Review of The Holy Terror by slytherindoctor
28 August 2024
This review contains spoilers
MR 014: The Holy Terror
For real, this is a f**king masterpiece from beginning to end. What the hell. Robert Shearman does a masterful job going between comedy and tragedy and wrotes both expertly. This is simultaneously one of the funniest audios so far and one of the most horrifying audios so far. The previous audio, Shadow of the Scourge, was horrifying in a much more direct way. This is horrifying in a more psychological way, although there certainly is a fair bit of gore.
This one, definitely, requires a spoiler tag. Please don't read if you haven't listened to it, thank you.
The TARDIS lands in a castle where a highly ritualised society is appointing its next god emperor. Every time the god emperor dies, they start a new religion with the new god emperor and the scribe has to write down everything the new god emperor does in the holy bible of the new religion. A lot of the humor comes from the idea that the rituals are all completely ridiculous and tropey. The previous empresses gets executed as a heretic. The emperor to be is always unsure of himself and thinks he's not a god. The emperor to be's wife is always bitter and angry that he isn't sure of himself. The younger bastard son always plots against him with the high priest and emperor to be's wife. There's always a ritualistic assassination attempt directly after the coronation. These characters are tropey and silly BECAUSE THEY'RE MEANT TO BE THAT WAY.
Compounded to this silliness is that the Doctor's companion is a talking penguin. Or, more accurately, a shapeshifter who likes to look like a penguin. Frobisher gets named as the new god when the emperor to be gets cold feet and renounces his godship. Frobisher then tries to enact democratic reforms which don't go super well (the people would like to know which candidate you'd like them to pick).
Things start to go off script when the younger bastard son has his own son locked in the deepest depths of the dungeons. This five year old child is all powerful and proceeds to start murdering everyone in the castle in pretty horrific ways. It murders and destroys everything as the Doctor realizes what it is. What it's been all along. The child is a device meant to torture the scribe. The scribe built this place and created these characters and this society to torture himself for pointlessly murdering his own son. The child appears when the society no longer makes sense, he kills it, and then the whole thing gets reset. Only this time he's going to break the cycle, destroy the world forever.
This horrific twist is what gives such pathos to the story. The rituals were silly BECAUSE THEY WERE WRITTEN THAT WAY so that the scribe, Tacitus, could get lost in the fantasy and forget his horrific crime. The one dimensional characters get such fantastic emotional dialogue with each other. The empress who is supposed to always hate her son finally figures out that maybe she doesn't hate him after all. The evil high priest tries to not be evil for once. The guards figure out that Frobisher is not really a god when he can't help them survive. It's all fantastic stuff and very well played by everyone involved, ESPECIALLY the person playing Tacitus who plays the child and himself as the child kills him instead of him killing the child, ending the cycle and destroying the prison forever.

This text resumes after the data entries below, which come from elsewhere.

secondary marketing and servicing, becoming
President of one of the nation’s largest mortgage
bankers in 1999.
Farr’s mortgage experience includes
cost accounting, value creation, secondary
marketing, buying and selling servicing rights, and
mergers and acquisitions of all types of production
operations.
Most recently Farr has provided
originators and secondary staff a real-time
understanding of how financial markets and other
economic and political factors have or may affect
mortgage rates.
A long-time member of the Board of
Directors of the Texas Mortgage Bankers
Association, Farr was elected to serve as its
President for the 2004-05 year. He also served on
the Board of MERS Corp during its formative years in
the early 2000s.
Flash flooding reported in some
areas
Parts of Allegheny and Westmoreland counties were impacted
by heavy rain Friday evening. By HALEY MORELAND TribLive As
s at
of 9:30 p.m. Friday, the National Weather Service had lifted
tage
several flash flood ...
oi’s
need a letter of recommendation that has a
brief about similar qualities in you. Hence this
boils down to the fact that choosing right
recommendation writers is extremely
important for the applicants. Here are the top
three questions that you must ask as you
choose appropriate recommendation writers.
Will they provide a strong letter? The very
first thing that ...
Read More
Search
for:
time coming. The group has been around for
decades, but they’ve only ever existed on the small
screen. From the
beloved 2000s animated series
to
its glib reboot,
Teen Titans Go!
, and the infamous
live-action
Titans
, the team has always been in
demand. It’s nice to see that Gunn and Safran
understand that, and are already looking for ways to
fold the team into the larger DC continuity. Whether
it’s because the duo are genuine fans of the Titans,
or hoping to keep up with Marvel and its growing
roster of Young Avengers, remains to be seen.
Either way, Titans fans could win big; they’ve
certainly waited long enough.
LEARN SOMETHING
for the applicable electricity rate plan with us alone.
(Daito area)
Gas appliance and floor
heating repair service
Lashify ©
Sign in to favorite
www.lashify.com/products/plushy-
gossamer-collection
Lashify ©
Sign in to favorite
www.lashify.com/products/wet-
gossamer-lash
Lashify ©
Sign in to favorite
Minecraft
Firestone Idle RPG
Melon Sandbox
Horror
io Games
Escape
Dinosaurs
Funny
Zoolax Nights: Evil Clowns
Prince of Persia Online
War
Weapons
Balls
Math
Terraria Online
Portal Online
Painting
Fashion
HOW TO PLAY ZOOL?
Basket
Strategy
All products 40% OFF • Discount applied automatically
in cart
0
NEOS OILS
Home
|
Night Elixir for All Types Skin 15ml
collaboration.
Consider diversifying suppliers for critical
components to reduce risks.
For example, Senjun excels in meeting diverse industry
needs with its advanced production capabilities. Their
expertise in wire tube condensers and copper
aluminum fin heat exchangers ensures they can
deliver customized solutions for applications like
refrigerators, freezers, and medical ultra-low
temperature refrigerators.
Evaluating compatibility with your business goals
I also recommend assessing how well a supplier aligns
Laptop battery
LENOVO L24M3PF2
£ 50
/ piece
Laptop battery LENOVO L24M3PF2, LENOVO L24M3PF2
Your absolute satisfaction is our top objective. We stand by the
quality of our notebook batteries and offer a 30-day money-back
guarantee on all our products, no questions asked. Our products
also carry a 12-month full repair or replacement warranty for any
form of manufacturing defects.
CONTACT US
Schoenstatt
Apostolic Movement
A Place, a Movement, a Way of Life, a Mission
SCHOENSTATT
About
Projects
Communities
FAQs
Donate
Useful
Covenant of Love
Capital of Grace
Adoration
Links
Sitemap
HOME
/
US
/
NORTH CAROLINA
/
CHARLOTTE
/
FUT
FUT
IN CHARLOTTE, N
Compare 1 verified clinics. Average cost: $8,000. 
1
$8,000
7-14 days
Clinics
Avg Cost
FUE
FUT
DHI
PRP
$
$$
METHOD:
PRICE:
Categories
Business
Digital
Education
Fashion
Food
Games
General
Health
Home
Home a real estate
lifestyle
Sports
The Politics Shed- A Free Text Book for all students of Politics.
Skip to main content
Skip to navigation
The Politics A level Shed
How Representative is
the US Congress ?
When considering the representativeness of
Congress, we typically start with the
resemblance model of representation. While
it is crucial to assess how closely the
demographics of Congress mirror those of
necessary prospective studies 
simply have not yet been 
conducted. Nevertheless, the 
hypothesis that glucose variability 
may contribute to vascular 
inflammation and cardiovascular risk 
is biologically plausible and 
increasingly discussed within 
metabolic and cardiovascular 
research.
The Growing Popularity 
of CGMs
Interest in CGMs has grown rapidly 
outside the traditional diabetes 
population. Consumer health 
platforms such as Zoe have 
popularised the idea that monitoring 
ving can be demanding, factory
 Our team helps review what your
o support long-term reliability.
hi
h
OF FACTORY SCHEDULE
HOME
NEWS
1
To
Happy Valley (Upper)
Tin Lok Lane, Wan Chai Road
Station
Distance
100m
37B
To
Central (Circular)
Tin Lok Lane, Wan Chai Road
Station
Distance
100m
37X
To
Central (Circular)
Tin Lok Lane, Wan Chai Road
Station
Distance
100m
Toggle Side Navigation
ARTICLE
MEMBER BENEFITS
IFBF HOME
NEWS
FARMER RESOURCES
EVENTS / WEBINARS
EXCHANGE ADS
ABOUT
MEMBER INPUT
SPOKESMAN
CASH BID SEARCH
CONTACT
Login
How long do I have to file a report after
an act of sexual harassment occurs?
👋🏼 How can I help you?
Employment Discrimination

The final emotional stinger comes when Frobisher, who had created a digital fish at the beginning of the story, relates the suffering of the fish being hunted to the suffering of the people in the castle. They weren't real. They were holograms created to help Tacitus escape what he'd done. But they felt real. They had lives and emotions of their own. The fact that they weren't real didn't matter to them.
This story is a masterpiece, as you should expect from Robert Shearman. It's a masterclass in comedy and a masterclass in tragedy and a masterclass in how to flip that comedy into a tragedy in a believable and impactful way. All of the actors, too, were fantastic. This is the first Main Range I actually fully remember from when I heard it over a decade ago and there's a very good reason for that. Easily the best story so far and I can't wait to hear the other Robert Shearman stories in the main range again.